De acordo com a defesa de César Augusto, os problemas financeiros da empresa começaram em 2020, quando o ex-sócio descobriu supostos desvios de dinheiro feitos por Gastão, que era responsável pela área financeira. César cuidava da parte pedagógica e, ao perceber os desvios, começou a registrar a situação em planilhas, mas logo ficou doente e faleceu em julho de 2020, de Covid-19.
Após a morte de César, sua defesa alega que Gastão nunca permitiu acesso às contas da empresa e que deixou a viúva e a filha sem receber qualquer valor referente à parte de César na sociedade.

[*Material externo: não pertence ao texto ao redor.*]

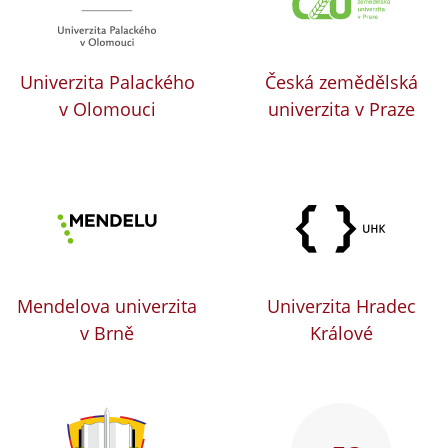
Univerzita Palackého
Česká zemědělská
v Olomouci
univerzita v Praze
Mendelova univerzita
Univerzita Hradec
v Brně
Králové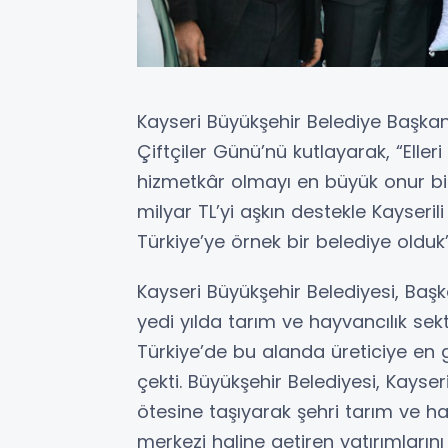
Kayseri Büyükşehir Belediye Başkan
Çiftçiler Günü’nü kutlayarak, “Eller
hizmetkâr olmayı en büyük onur bile
milyar TL’yi aşkın destekle Kayserili
Türkiye’ye örnek bir belediye olduk
Kayseri Büyükşehir Belediyesi, Ba
yedi yılda tarım ve hayvancılık sekt
Türkiye’de bu alanda üreticiye en 
çekti. Büyükşehir Belediyesi, Kayseri’
ötesine taşıyarak şehri tarım ve ha
merkezi haline getiren yatırımları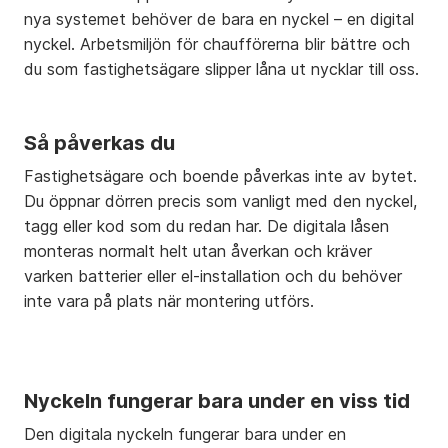
nya systemet behöver de bara en nyckel – en digital
nyckel. Arbetsmiljön för chaufförerna blir bättre och
du som fastighetsägare slipper låna ut nycklar till oss.
Så påverkas du
Fastighetsägare och boende påverkas inte av bytet.
Du öppnar dörren precis som vanligt med den nyckel,
tagg eller kod som du redan har. De digitala låsen
monteras normalt helt utan åverkan och kräver
varken batterier eller el-installation och du behöver
inte vara på plats när montering utförs.
Nyckeln fungerar bara under en viss tid
Den digitala nyckeln fungerar bara under en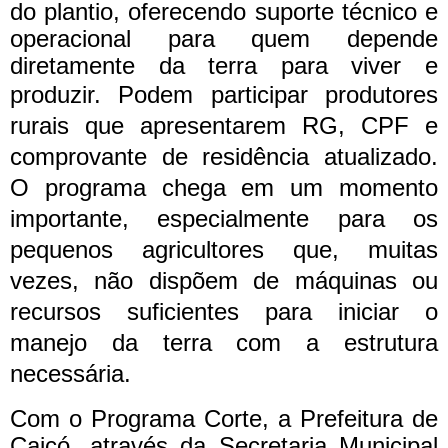
do plantio, oferecendo suporte técnico e
operacional para quem depende
diretamente da terra para viver e
produzir.
Podem participar produtores
rurais que apresentarem RG, CPF e
comprovante de residência atualizado.
O programa chega em um momento
importante, especialmente para os
pequenos agricultores que, muitas
vezes, não dispõem de máquinas ou
recursos suficientes para iniciar o
manejo da terra com a estrutura
necessária.
Com o Programa Corte, a Prefeitura de
Caicó, através da Secretaria Municipal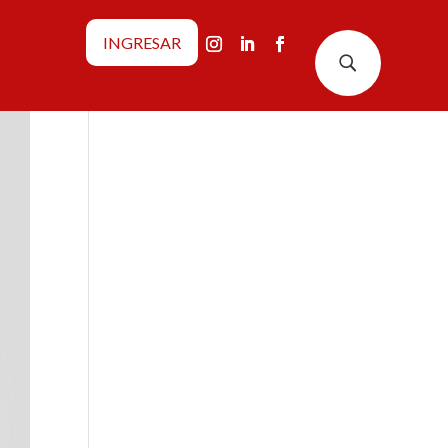
INGRESAR
U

Ainda segundo a denúncia, Gastão criou uma nova empresa, operando com um CNPJ diferente, enquanto desviava valores para fazendas e outros empreendimentos pessoais. A defesa finalizou sugerindo que os atuais alunos e responsáveis lesados pelo acusado verifiquem os números de CNPJ em seus contratos para identificar possíveis irregularidades.
O Metrópoles apurou que o nome de Antônio Sanches Filho aparece em pelo menos sete ações da Justiça do Distrito Federal, envolvendo dívidas referentes ao Curso Exatas. Até o momento, os responsáveis pelo curso não se manifestaram oficialmente sobre a suspensão das aulas ou o ressarcimento das mensalidades. Antônio e sua defesa foram procurados pela reportagem, mas não houve uma resposta até a publicação desta matéria. O espaço segue aberto e será atualizado em manifestações futuras.